▸ **Quoted passage**:
____________________
Detection pages instead of recognition crops:

generate_dataset("pages", num_images=5000, task="detection", languages=["en", "de"])

...or straight from the command line (installs as doctr-synth, also runnable as python -m generator):

doctr-synth output_dataset -n 10000 -l en de ru
doctr-synth pages -t detection -l en de --layout newspaper

The first run downloads word lists, fonts and backgrounds from public mirrors and caches them; later runs are offline. To stay fully offline from the start, supply your own wordlist_path and font_dir (see below).

generate_dataset(...) is a thin wrapper over the GenerationConfig + SyntheticDatasetGenerator pair you can still use directly for full control. The config is organised into focused sub-configs (core, resources, corpus, balance, coverage, recognition, realism, detection) - build it nested, or use GenerationConfig.flat(...) to pass flat keyword names. Any of those keywords can also be passed straight to generate_dataset(...):

from generator import GenerationConfig, CoreConfig, DetectionConfig

# nested - group related options together
cfg = GenerationConfig(
    core=CoreConfig(num_images=10_000, task="detection", languages=["en", "de"]),
    detection=DetectionConfig(layout="newspaper"),
)

# ...or flat, routed into the sub-configs for you
cfg = GenerationConfig.flat(num_images=10_000, task="detection", det_layout="newspaper")

# ...or just the one-liner
generate_dataset("output_dataset", num_images=10_000, languages=["en", "de"], output_jpeg=True, num_workers=8)

Bring your own resources

wordlist_path and/or font_dir take precedence over the automatic downloads (e.g. the bundled resources/ or the fonts_v1 release):

generate_dataset(
    "output_dataset",
    num_images=1000,
    wordlist_path="resources/corpus/latin_ext_balanced_words.txt",
    font_dir="resources/font",
    bg_image_dir="resources/background_images",
)

Automatic resources

On the first run anything you don't provide is fetched from public mirrors and cached (later runs are offline). Providing your own font_dir / wordlist_path / bg_image_dir takes precedence and skips the matching download.

Fonts - when no local font covers every character of a word, a matching open-source Noto font is downloaded, verified and cached, so words are never silently skipped (the usual cause of biased, latin-only datasets). Disable with auto_download_fonts=False.
Words - with no wordlist_path, real frequency-ranked words come from FrequencyWords (~85 languages) and are cleaned (script filter, length bounds, punctuation removal). Two realism helpers are on by default: casing_variant_prob (0.3) adds Title/UPPERCASE variants, and numeric_token_ratio (0.05) mixes in numbers, dates and prices.
Backgrounds - with no bg_image_dir, a curated background set is downloaded instead of blank pages. Disable with auto_download_backgrounds=False, or pass a background_manifest_url for your own collection.
____________________
▸ **Directions**:
1. Rewrite the paragraph of the generator documentation that begins "Words - with no wordlist_path" as a short bulleted list that keeps its main facts.
2. Write the next part of the generator documentation, picking up after its last line.

▸ **Data shown**:
____________________
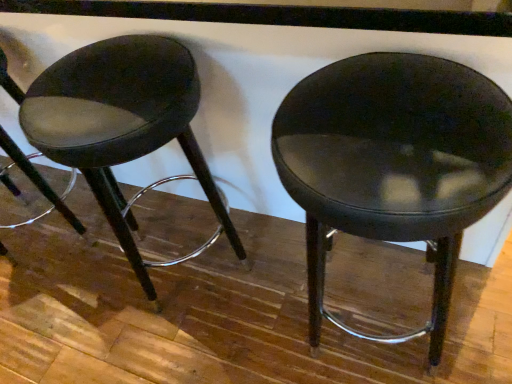
What do you see at coordinates (121, 121) in the screenshot?
I see `matte black stool at left` at bounding box center [121, 121].

I want to click on matte black stool at left, so click(x=121, y=121).

What do you see at coordinates (393, 164) in the screenshot?
I see `matte black stool at center` at bounding box center [393, 164].

Find the location of a particular element. The width and height of the screenshot is (512, 384). matte black stool at center is located at coordinates (393, 164).

Locate an element on the screen. matte black stool at left is located at coordinates (121, 121).

Which is more to the right, matte black stool at left or matte black stool at center?

From the viewer's perspective, matte black stool at center appears more on the right side.

Is the depth of matte black stool at left greater than that of matte black stool at center?

Yes, it is behind matte black stool at center.

Is point (112, 114) closer or farther from the camera than point (508, 174)?

Point (112, 114).

From the image's perspective, which is below, matte black stool at left or matte black stool at center?

From the image's view, matte black stool at center is below.

From a real-world perspective, does matte black stool at left stand above matte black stool at center?

No, from a real-world perspective, matte black stool at left is not over matte black stool at center

Does matte black stool at left have a lesser width compared to matte black stool at center?

Yes.

Between matte black stool at left and matte black stool at center, which one has more height?

matte black stool at center.

Considering the sizes of objects matte black stool at left and matte black stool at center in the image provided, who is bigger, matte black stool at left or matte black stool at center?

matte black stool at center.

Is matte black stool at left inside or outside of matte black stool at center?

matte black stool at left is not inside matte black stool at center, it's outside.

Would you say matte black stool at left is a long distance from matte black stool at center?

They are positioned close to each other.

Could you tell me if matte black stool at left is turned towards matte black stool at center?

No, matte black stool at left is not facing towards matte black stool at center.

What's the angular difference between matte black stool at left and matte black stool at center's facing directions?

They differ by 2.51e-05 degrees in their facing directions.

Measure the distance between matte black stool at left and matte black stool at center.

matte black stool at left and matte black stool at center are 41.02 centimeters apart.

Identify the location of stool that is on the left side of matte black stool at center. (121, 121).

Does matte black stool at center appear on the left side of matte black stool at left?

In fact, matte black stool at center is to the right of matte black stool at left.

Is matte black stool at center closer to camera compared to matte black stool at left?

Yes, matte black stool at center is in front of matte black stool at left.

Considering the positions of point (323, 285) and point (113, 147), is point (323, 285) closer or farther from the camera than point (113, 147)?

Point (323, 285) appears to be farther away from the viewer than point (113, 147).

From the image's perspective, which is below, matte black stool at center or matte black stool at left?

matte black stool at center appears lower in the image.

From a real-world perspective, which is physically below, matte black stool at center or matte black stool at left?

matte black stool at left, from a real-world perspective.

Does matte black stool at center have a lesser width compared to matte black stool at left?

No, matte black stool at center is not thinner than matte black stool at left.

Looking at this image, is matte black stool at center shorter than matte black stool at left?

No.

Based on their sizes in the image, would you say matte black stool at center is bigger or smaller than matte black stool at left?

Clearly, matte black stool at center is larger in size than matte black stool at left.

Consider the image. Would you say matte black stool at center is outside matte black stool at left?

Indeed, matte black stool at center is completely outside matte black stool at left.

Is matte black stool at center next to matte black stool at left and touching it?

No, matte black stool at center is not beside matte black stool at left.

Could you tell me if matte black stool at center is turned towards matte black stool at left?

No, matte black stool at center is not aimed at matte black stool at left.

How many degrees apart are the facing directions of matte black stool at center and matte black stool at left?

There is a 2.51e-05-degree angle between the facing directions of matte black stool at center and matte black stool at left.

Image resolution: width=512 pixels, height=384 pixels. I want to click on chair located in front of the matte black stool at left, so click(x=393, y=164).

Where is `chair that is above the matte black stool at left (from a real-world perspective)`? The height and width of the screenshot is (384, 512). chair that is above the matte black stool at left (from a real-world perspective) is located at coordinates (393, 164).

Image resolution: width=512 pixels, height=384 pixels. Identify the location of stool beneath the matte black stool at center (from a real-world perspective). (121, 121).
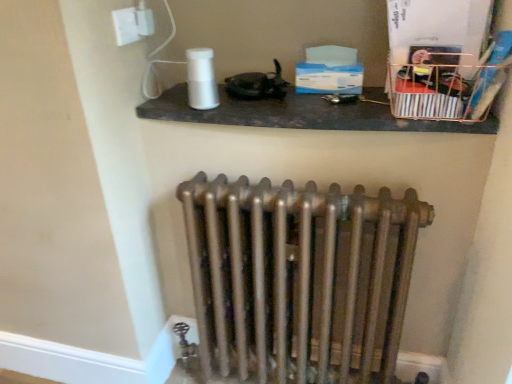
Question: Is white glossy electric outlet at upper left placed right next to bronze metallic radiator at center?

Choices:
 (A) yes
 (B) no

Answer: (B)

Question: Does white glossy electric outlet at upper left have a larger size compared to bronze metallic radiator at center?

Choices:
 (A) yes
 (B) no

Answer: (B)

Question: Considering the relative sizes of white glossy electric outlet at upper left and bronze metallic radiator at center in the image provided, is white glossy electric outlet at upper left smaller than bronze metallic radiator at center?

Choices:
 (A) yes
 (B) no

Answer: (A)

Question: Is white glossy electric outlet at upper left surrounding bronze metallic radiator at center?

Choices:
 (A) yes
 (B) no

Answer: (B)

Question: Does white glossy electric outlet at upper left turn towards bronze metallic radiator at center?

Choices:
 (A) no
 (B) yes

Answer: (A)

Question: From a real-world perspective, is bronze metallic radiator at center physically located above or below white glossy shelf at upper center?

Choices:
 (A) above
 (B) below

Answer: (B)

Question: From their relative heights in the image, would you say bronze metallic radiator at center is taller or shorter than white glossy shelf at upper center?

Choices:
 (A) tall
 (B) short

Answer: (A)

Question: From the image's perspective, is bronze metallic radiator at center above or below white glossy shelf at upper center?

Choices:
 (A) above
 (B) below

Answer: (B)

Question: Considering the relative positions of bronze metallic radiator at center and white glossy shelf at upper center in the image provided, is bronze metallic radiator at center to the left or to the right of white glossy shelf at upper center?

Choices:
 (A) right
 (B) left

Answer: (B)

Question: Is point (419, 92) closer or farther from the camera than point (117, 39)?

Choices:
 (A) closer
 (B) farther

Answer: (A)

Question: Looking at their shapes, would you say metallic wire basket at upper right is wider or thinner than white glossy electric outlet at upper left?

Choices:
 (A) thin
 (B) wide

Answer: (B)

Question: Do you think metallic wire basket at upper right is within white glossy electric outlet at upper left, or outside of it?

Choices:
 (A) inside
 (B) outside

Answer: (B)

Question: From their relative heights in the image, would you say metallic wire basket at upper right is taller or shorter than white glossy electric outlet at upper left?

Choices:
 (A) tall
 (B) short

Answer: (A)

Question: From a real-world perspective, is white glossy shelf at upper center above or below metallic wire basket at upper right?

Choices:
 (A) below
 (B) above

Answer: (A)

Question: Is white glossy shelf at upper center bigger or smaller than metallic wire basket at upper right?

Choices:
 (A) big
 (B) small

Answer: (A)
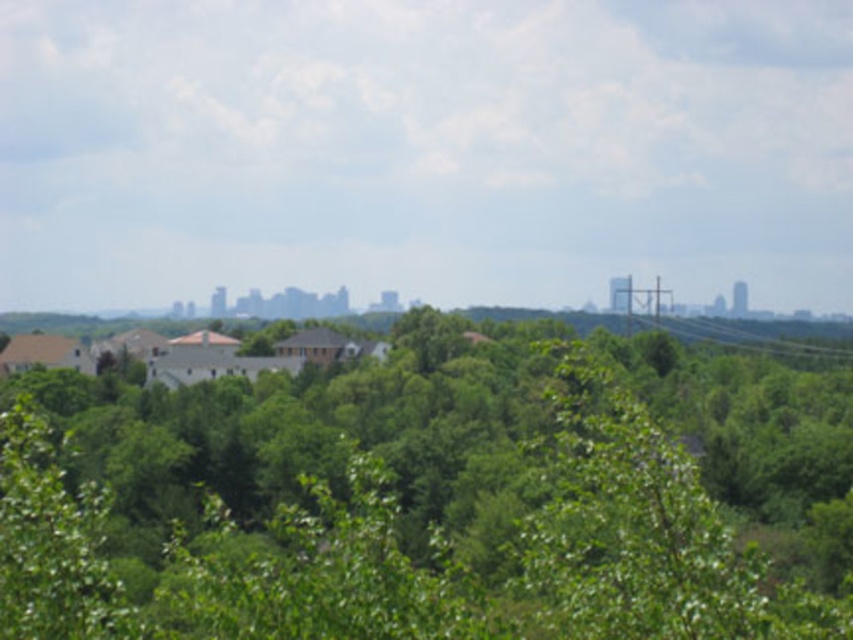
Question: Among these objects, which one is nearest to the camera?

Choices:
 (A) metallic wire at right
 (B) green leafy tree at center

Answer: (B)

Question: Is green leafy tree at center thinner than metallic wire at right?

Choices:
 (A) no
 (B) yes

Answer: (A)

Question: Among these objects, which one is nearest to the camera?

Choices:
 (A) green leafy tree at center
 (B) metallic wire at right

Answer: (A)

Question: Can you confirm if green leafy tree at center is bigger than metallic wire at right?

Choices:
 (A) no
 (B) yes

Answer: (B)

Question: Is green leafy tree at center thinner than metallic wire at right?

Choices:
 (A) no
 (B) yes

Answer: (A)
____________________
▸ **Answers to each task**:
1.
- Applies when no wordlist_path is given.
- Real, frequency-ranked words come from FrequencyWords (about 85 languages).
- The words are cleaned with a script filter, length bounds and punctuation removal.
- Two realism helpers are on by default:
  - casing_variant_prob (0.3) adds Title and UPPERCASE variants.
  - numeric_token_ratio (0.05) mixes in numbers, dates and prices.

2.
Dataset balancing

For multilingual runs the language mix is explicit and controllable instead of being dominated by whichever language has the most words:

config = GenerationConfig.flat(
    output_dir="output_dataset",
    num_images=30000,
    languages=["en", "de", "ru"],
    language_balance="balanced",  # "balanced" (default) or "proportional"
    # language_weights={"en": 0.6, "de": 0.3, "ru": 0.1},  # or set explicit weights
    min_char_coverage=20,  # ensure every character appears >= N times (0 = off)
)

The split is stratified: train and val share the same language mix and exact words do not leak from train into val. A balance report is printed before generation (per-language train/val counts, train/val overlap, distinct/rare characters, word-length statistics); silence it with print_balance_report=False.

Supported languages

Pass ISO 639-1 codes in languages=[...]. Each code resolves three things automatically: real words from a public frequency list (when one exists), a script-matching open-source font (downloaded on demand), and the docTR vocab used for coverage and for the recognition vocab restriction. Complex scripts are shaped correctly - Arabic, Hebrew and Urdu run right-to-left, and Indic, Thai and Myanmar clusters (consonant conjuncts, matras, medials, vowel signs and viramas) are built as valid grapheme clusters, including in synthesised coverage tokens.

Script	Languages (ISO 639-1 code)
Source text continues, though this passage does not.